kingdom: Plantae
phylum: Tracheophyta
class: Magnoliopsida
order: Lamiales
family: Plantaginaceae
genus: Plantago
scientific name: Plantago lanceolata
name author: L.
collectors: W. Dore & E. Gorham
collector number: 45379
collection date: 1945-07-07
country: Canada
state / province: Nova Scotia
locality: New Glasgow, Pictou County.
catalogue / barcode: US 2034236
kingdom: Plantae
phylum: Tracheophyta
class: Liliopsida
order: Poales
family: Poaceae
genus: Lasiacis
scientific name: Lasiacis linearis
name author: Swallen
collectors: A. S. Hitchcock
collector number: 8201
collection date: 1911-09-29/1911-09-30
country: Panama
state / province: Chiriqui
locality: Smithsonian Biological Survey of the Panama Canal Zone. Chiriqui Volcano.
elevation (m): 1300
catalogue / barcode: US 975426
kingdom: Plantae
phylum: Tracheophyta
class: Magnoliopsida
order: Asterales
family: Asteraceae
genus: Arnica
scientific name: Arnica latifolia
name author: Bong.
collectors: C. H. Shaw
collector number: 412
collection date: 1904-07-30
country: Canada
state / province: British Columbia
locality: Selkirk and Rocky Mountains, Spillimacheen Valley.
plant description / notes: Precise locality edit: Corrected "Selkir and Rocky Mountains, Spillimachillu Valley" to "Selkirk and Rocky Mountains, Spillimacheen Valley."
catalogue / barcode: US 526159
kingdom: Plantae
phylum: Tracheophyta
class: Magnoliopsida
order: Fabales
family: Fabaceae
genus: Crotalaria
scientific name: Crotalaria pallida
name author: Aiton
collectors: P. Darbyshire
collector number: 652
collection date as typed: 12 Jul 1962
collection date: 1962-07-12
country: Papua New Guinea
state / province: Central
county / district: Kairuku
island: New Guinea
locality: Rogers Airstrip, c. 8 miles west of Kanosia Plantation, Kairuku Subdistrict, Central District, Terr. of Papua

What is asked
Reproduce all of the rows above line for line, with no changes.

Answer for the task
kingdom: Plantae
phylum: Tracheophyta
class: Magnoliopsida
order: Lamiales
family: Plantaginaceae
genus: Plantago
scientific name: Plantago lanceolata
name author: L.
collectors: W. Dore & E. Gorham
collector number: 45379
collection date: 1945-07-07
country: Canada
state / province: Nova Scotia
locality: New Glasgow, Pictou County.
catalogue / barcode: US 2034236
kingdom: Plantae
phylum: Tracheophyta
class: Liliopsida
order: Poales
family: Poaceae
genus: Lasiacis
scientific name: Lasiacis linearis
name author: Swallen
collectors: A. S. Hitchcock
collector number: 8201
collection date: 1911-09-29/1911-09-30
country: Panama
state / province: Chiriqui
locality: Smithsonian Biological Survey of the Panama Canal Zone. Chiriqui Volcano.
elevation (m): 1300
catalogue / barcode: US 975426
kingdom: Plantae
phylum: Tracheophyta
class: Magnoliopsida
order: Asterales
family: Asteraceae
genus: Arnica
scientific name: Arnica latifolia
name author: Bong.
collectors: C. H. Shaw
collector number: 412
collection date: 1904-07-30
country: Canada
state / province: British Columbia
locality: Selkirk and Rocky Mountains, Spillimacheen Valley.
plant description / notes: Precise locality edit: Corrected "Selkir and Rocky Mountains, Spillimachillu Valley" to "Selkirk and Rocky Mountains, Spillimacheen Valley."
catalogue / barcode: US 526159
kingdom: Plantae
phylum: Tracheophyta
class: Magnoliopsida
order: Fabales
family: Fabaceae
genus: Crotalaria
scientific name: Crotalaria pallida
name author: Aiton
collectors: P. Darbyshire
collector number: 652
collection date as typed: 12 Jul 1962
collection date: 1962-07-12
country: Papua New Guinea
state / province: Central
county / district: Kairuku
island: New Guinea
locality: Rogers Airstrip, c. 8 miles west of Kanosia Plantation, Kairuku Subdistrict, Central District, Terr. of Papua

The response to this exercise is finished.